Work request:
Your copy should repeat the data that follows exactly and contain no image.

Data block:
=== Section Start ===
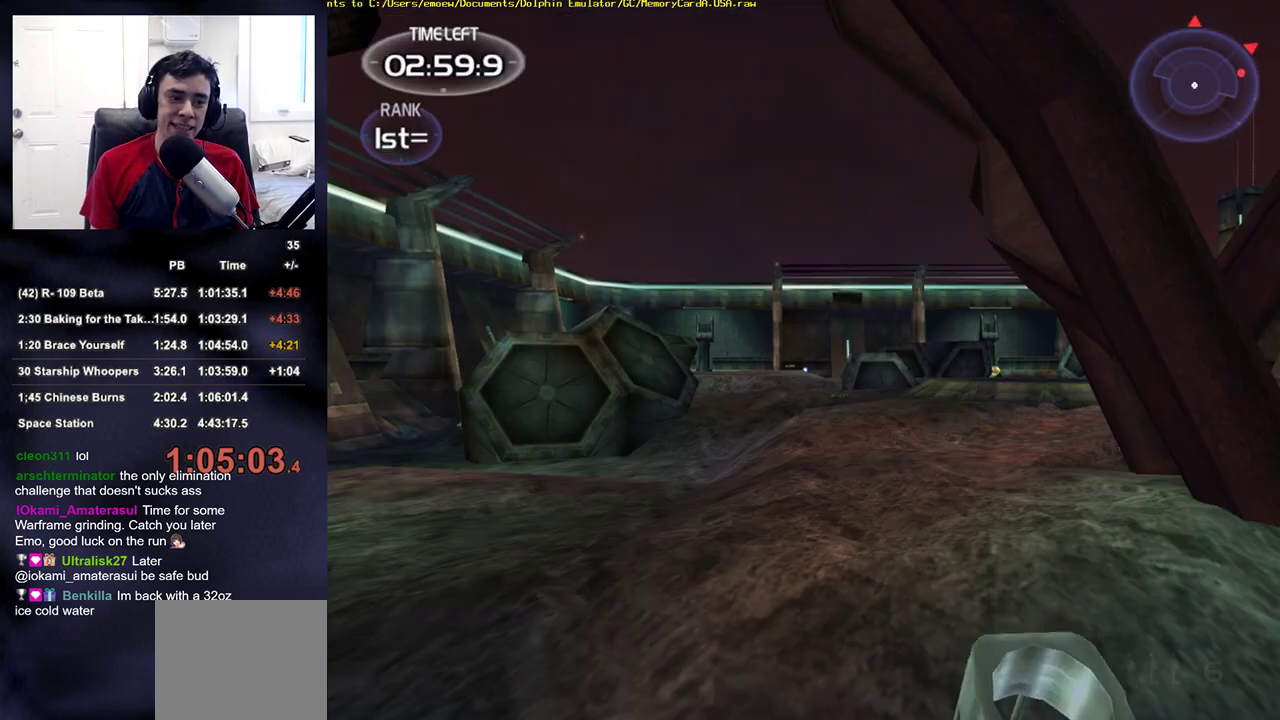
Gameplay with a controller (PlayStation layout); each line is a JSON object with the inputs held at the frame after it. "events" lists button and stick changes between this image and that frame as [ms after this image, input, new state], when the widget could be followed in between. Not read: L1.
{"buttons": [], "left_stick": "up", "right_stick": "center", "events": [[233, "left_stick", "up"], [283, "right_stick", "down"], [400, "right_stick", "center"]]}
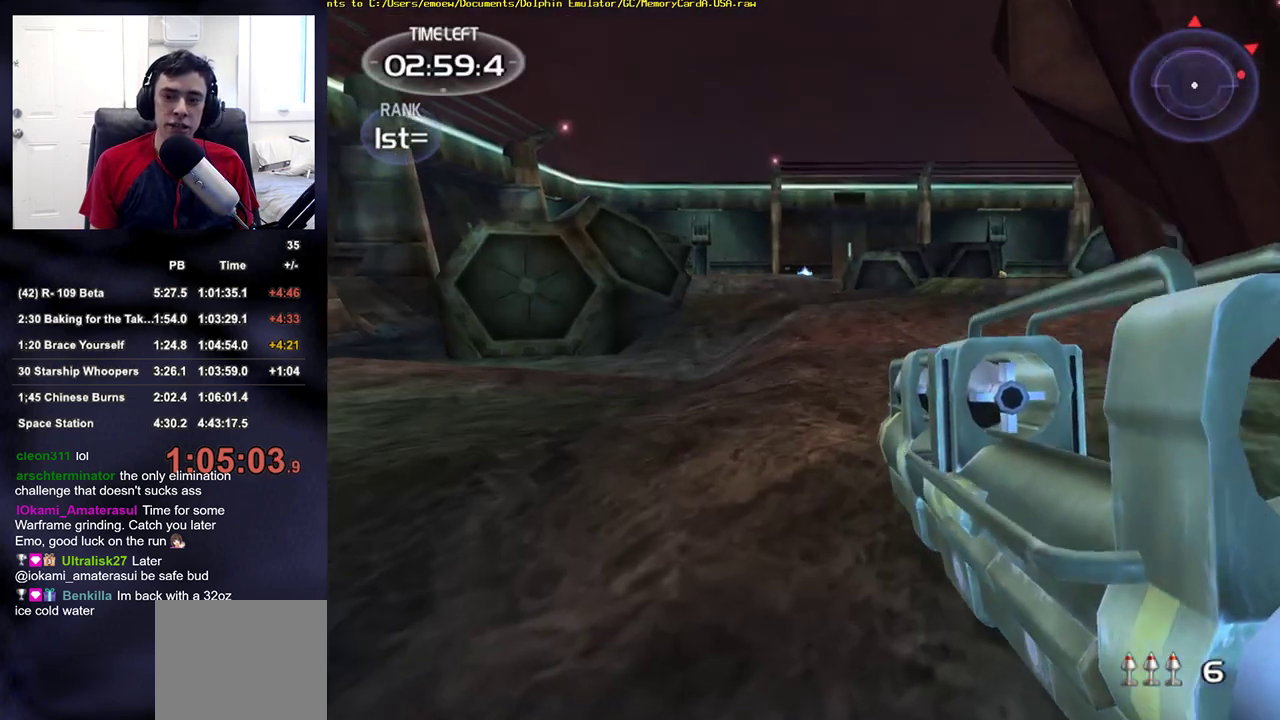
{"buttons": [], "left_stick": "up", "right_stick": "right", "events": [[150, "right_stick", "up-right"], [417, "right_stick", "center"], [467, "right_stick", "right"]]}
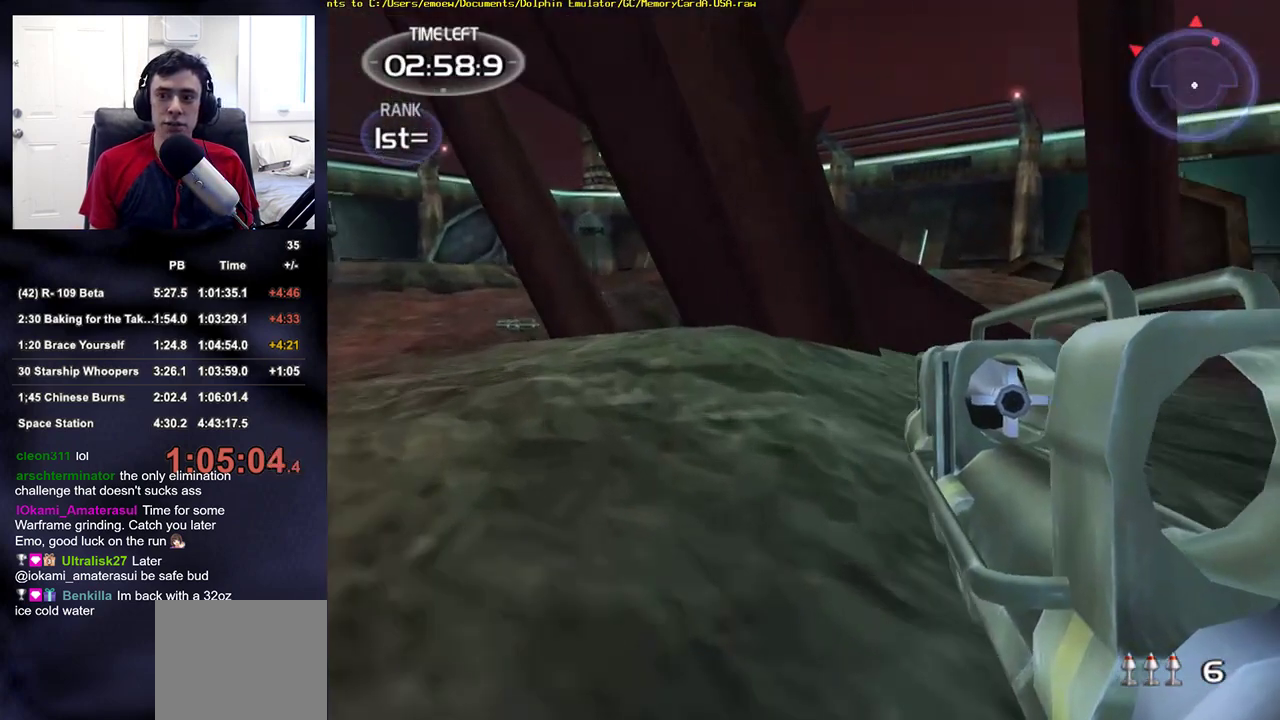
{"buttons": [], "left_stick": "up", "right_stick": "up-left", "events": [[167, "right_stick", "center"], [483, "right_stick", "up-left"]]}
=== Section End ===
Task output:
Gameplay with a controller (PlayStation layout); each line is a JSON object with the inputs held at the frame after it. "events" lists button and stick changes between this image and that frame as [ms after this image, input, new state], when the widget could be followed in between. Not read: L1.
{"buttons": [], "left_stick": "up", "right_stick": "center", "events": [[233, "left_stick", "up"], [283, "right_stick", "down"], [400, "right_stick", "center"]]}
{"buttons": [], "left_stick": "up", "right_stick": "right", "events": [[150, "right_stick", "up-right"], [417, "right_stick", "center"], [467, "right_stick", "right"]]}
{"buttons": [], "left_stick": "up", "right_stick": "up-left", "events": [[167, "right_stick", "center"], [483, "right_stick", "up-left"]]}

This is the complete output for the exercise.